Deficiency of manganese (Mn) is a serious problem reducing crop yields on calcareous and sandy soils throughout the world. In maize, limited knowledge is available on genotypic differences in tolerance to low-Mn supply and the physiological mechanisms underlying this tolerance. In the present study we have evaluated twelve maize genotypes (inbred lines) for their tolerance to Mn deficiency. The evaluation was based on measurements of how low-Mn supply affected shoot biomass, leaf Mn concentrations, maximum quantum efficiency of photosystem II (F-v/F-m), photosynthetic net CO2 assimilation, root length, Mn uptake and root-shoot Mn translocation. Tolerant genotypes were able to maintain optimum F-v/F-m values under a longer period of Mn deficiency with less reduction of foliar Mn concentration and photosynthetic rate, resulting in less reduction of shoot biomass, compared to sensitive genotypes.
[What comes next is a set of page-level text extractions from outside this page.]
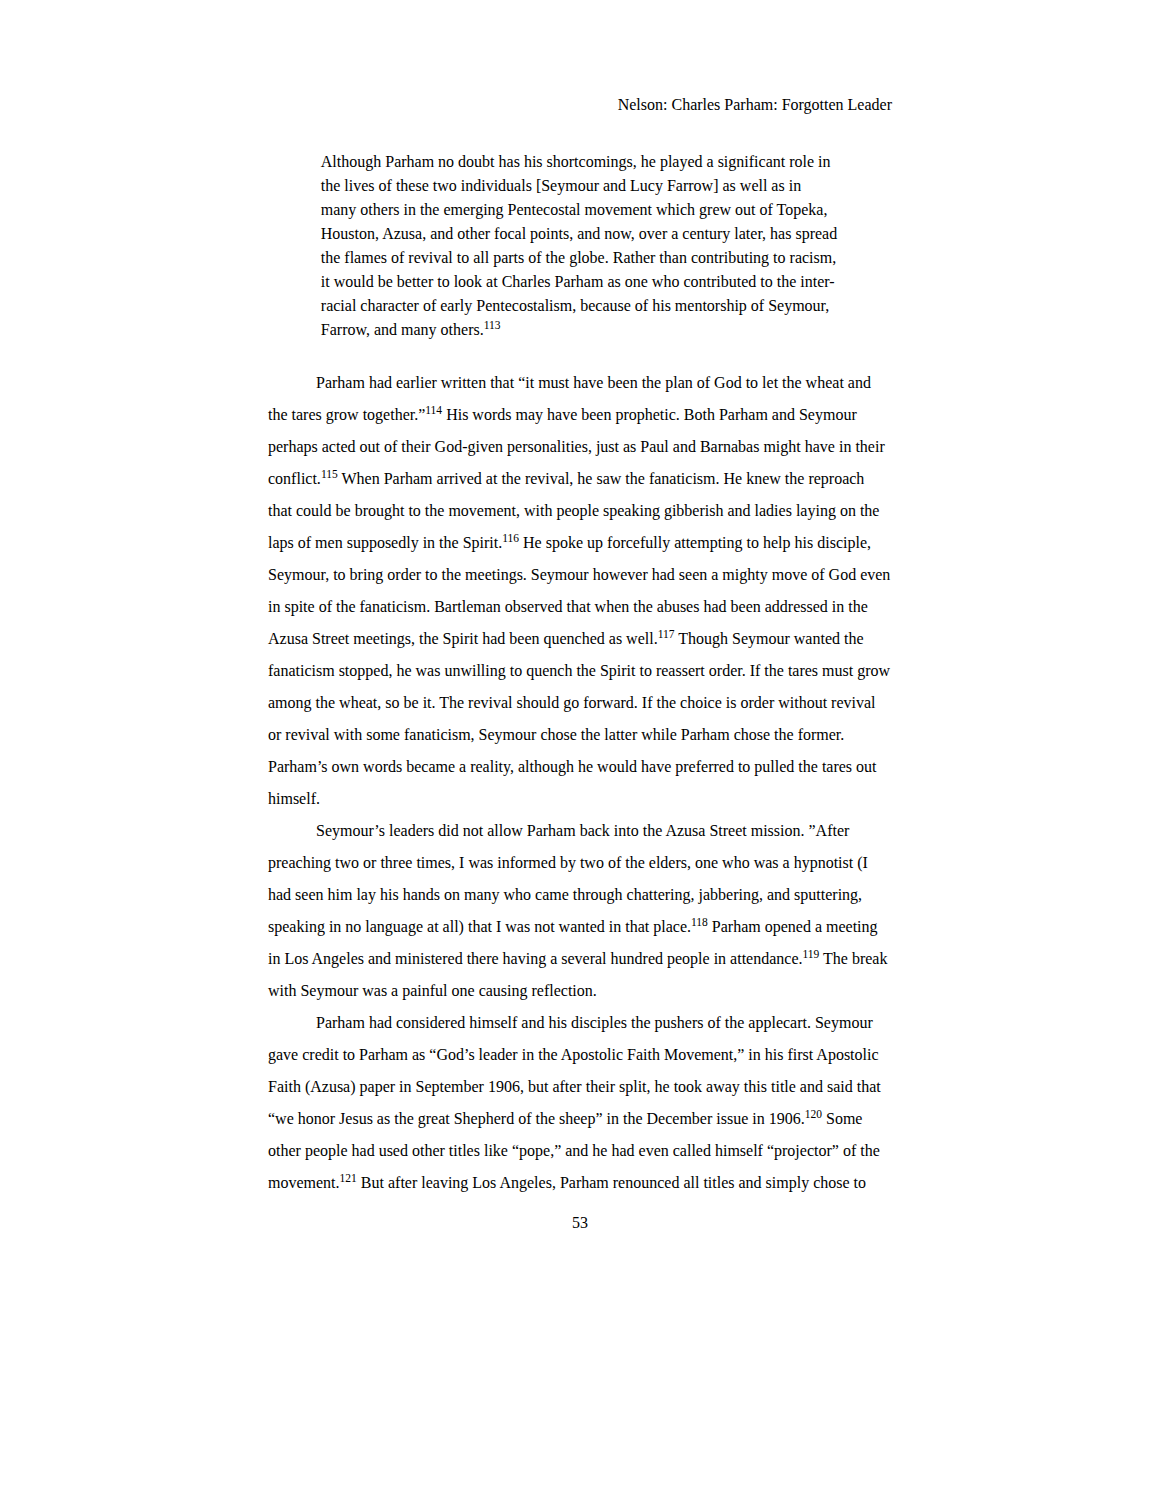Nelson: Charles Parham: Forgotten Leader
Although Parham no doubt has his shortcomings, he played a significant role in the lives of these two individuals [Seymour and Lucy Farrow] as well as in many others in the emerging Pentecostal movement which grew out of Topeka, Houston, Azusa, and other focal points, and now, over a century later, has spread the flames of revival to all parts of the globe. Rather than contributing to racism, it would be better to look at Charles Parham as one who contributed to the inter-racial character of early Pentecostalism, because of his mentorship of Seymour, Farrow, and many others.113
Parham had earlier written that “it must have been the plan of God to let the wheat and the tares grow together.”114 His words may have been prophetic. Both Parham and Seymour perhaps acted out of their God-given personalities, just as Paul and Barnabas might have in their conflict.115 When Parham arrived at the revival, he saw the fanaticism. He knew the reproach that could be brought to the movement, with people speaking gibberish and ladies laying on the laps of men supposedly in the Spirit.116 He spoke up forcefully attempting to help his disciple, Seymour, to bring order to the meetings. Seymour however had seen a mighty move of God even in spite of the fanaticism. Bartleman observed that when the abuses had been addressed in the Azusa Street meetings, the Spirit had been quenched as well.117 Though Seymour wanted the fanaticism stopped, he was unwilling to quench the Spirit to reassert order. If the tares must grow among the wheat, so be it. The revival should go forward. If the choice is order without revival or revival with some fanaticism, Seymour chose the latter while Parham chose the former. Parham’s own words became a reality, although he would have preferred to pulled the tares out himself.
Seymour’s leaders did not allow Parham back into the Azusa Street mission. ”After preaching two or three times, I was informed by two of the elders, one who was a hypnotist (I had seen him lay his hands on many who came through chattering, jabbering, and sputtering, speaking in no language at all) that I was not wanted in that place.118 Parham opened a meeting in Los Angeles and ministered there having a several hundred people in attendance.119 The break with Seymour was a painful one causing reflection.
Parham had considered himself and his disciples the pushers of the applecart. Seymour gave credit to Parham as “God’s leader in the Apostolic Faith Movement,” in his first Apostolic Faith (Azusa) paper in September 1906, but after their split, he took away this title and said that “we honor Jesus as the great Shepherd of the sheep” in the December issue in 1906.120 Some other people had used other titles like “pope,” and he had even called himself “projector” of the movement.121 But after leaving Los Angeles, Parham renounced all titles and simply chose to
53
Efficient root uptake of Mn and root-to-shoot translocation of Mn also contributed to improved tolerance to Mn-deficiency. The metal transport genes YSL, NRAMP, ZIP, CAX and MTP, involved in root Mn uptake, root-to-shoot Mn translocation and vacuolar Mn homeostasis, were more highly expressed in the efficient genotype K22compared to sensitive genotype BY815. With respect to breeding of maize cultivars with improved Mn-efficiency, the time-course of changes in F-v/F-m values in response to Mn-deficiency provides a useful screening index for low-Mn tolerance.

Automated summary

Efficient genotypes of maize were found to maintain optimal photosynthetic efficiency, reduce foliar Mn concentration and photosynthetic rate under prolonged Mn deficiency, resulting in less reduction in shoot biomass compared to sensitive genotypes. Key metal transport genes involved in Mn uptake and translocation were more highly expressed in the efficient genotype, suggesting potential for breeding maize with improved Mn-efficiency. The time-course of changes in photosynthetic efficiency in response to Mn-deficiency could serve as a useful screening index for low-Mn tolerance in maize breeding programs.